It was something of a shock, then, when Politico reported yesterday morning that CNN has hired Isgur, who has no journalistic experience, as a senior political editor. Outside journalists and media commentators swiftly scorned the decision; inside CNN, concern grew. “It’s extremely demoralizing for everyone here,” one anonymous staffer told The Daily Beast’s Maxwell Tani. A “baffled editor” told Brian Stelter, CNN’s chief media correspondent, that “reporters are up in arms about this.” One of those reporters added: “I’m really, really worried about this, and concerned about the ethical implications of taking direction on stories from someone I covered when she was an operative.”
The revolving door is not new, but on this occasion, it spun so fast it almost came off its hinges. Hiring a serving administration flack into an editorial role at a major network presents a conflict of interest in the best of circumstances—and these are not the best of circumstances. As The Washington Post previously reported, Isgur, who repeatedly criticized Trump during the 2016 GOP primary, pledged loyalty to the president in the Oval Office as she angled for a job in his administration; going forward, she’ll (presumably) help shape coverage of his reelection effort. Last night, a CNN spokesperson told Vox that Isgur would not be involved in coverage of the Justice Department. But where will that line be drawn? The Justice Department is involved in a host of policy areas that will likely figure prominently on the campaign trail—not least the web of investigations around Trump and his associates.
According to Vox, the CNN spokesperson said Isgur will not be “leading, overseeing, or running political coverage” but instead “helping to coordinate coverage across TV and Digital”; a source added, to the Post’s Paul Farhi, that “she will make sure the pieces are getting on the right shows… make sure a digital story is posted at the right time.” But that doesn’t quite square with what CNN executives told Stelter: namely, that Isgur was hired because she’s “an exceptional person whose political experience will improve CNN’s coverage.” Posting a digital story at the right time does not require political experience—and in an industry that’s been hammered by mass layoffs, there are plenty of “exceptional” trained journalists looking for that sort of work. Even if you buy the political point, couldn’t CNN have found an operative from outside of a sitting administration? Why Isgur? Why now?

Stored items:
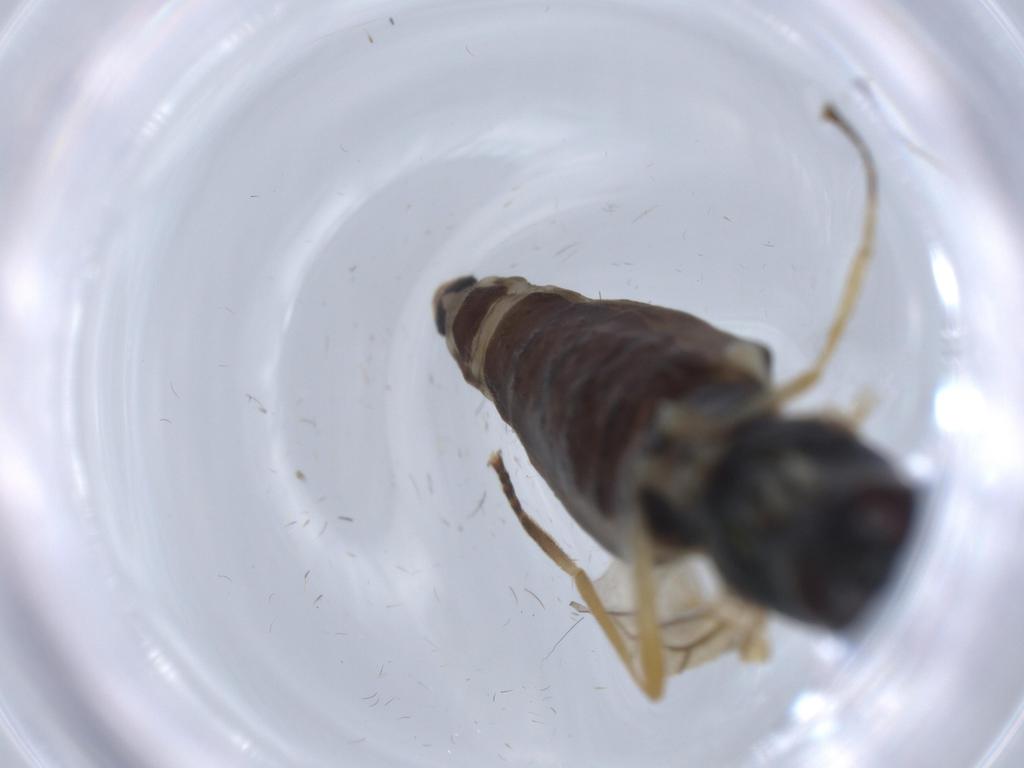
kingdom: Animalia
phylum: Arthropoda
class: Insecta
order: Diptera
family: Stratiomyidae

## Given problem
Reproduce the stretch of the article on CNN's hiring of Isgur from "According to Vox, the" through "Isgur? Why now?".

## Solution to the exercise
According to Vox, the CNN spokesperson said Isgur will not be “leading, overseeing, or running political coverage” but instead “helping to coordinate coverage across TV and Digital”; a source added, to the Post’s Paul Farhi, that “she will make sure the pieces are getting on the right shows… make sure a digital story is posted at the right time.” But that doesn’t quite square with what CNN executives told Stelter: namely, that Isgur was hired because she’s “an exceptional person whose political experience will improve CNN’s coverage.” Posting a digital story at the right time does not require political experience—and in an industry that’s been hammered by mass layoffs, there are plenty of “exceptional” trained journalists looking for that sort of work. Even if you buy the political point, couldn’t CNN have found an operative from outside of a sitting administration? Why Isgur? Why now?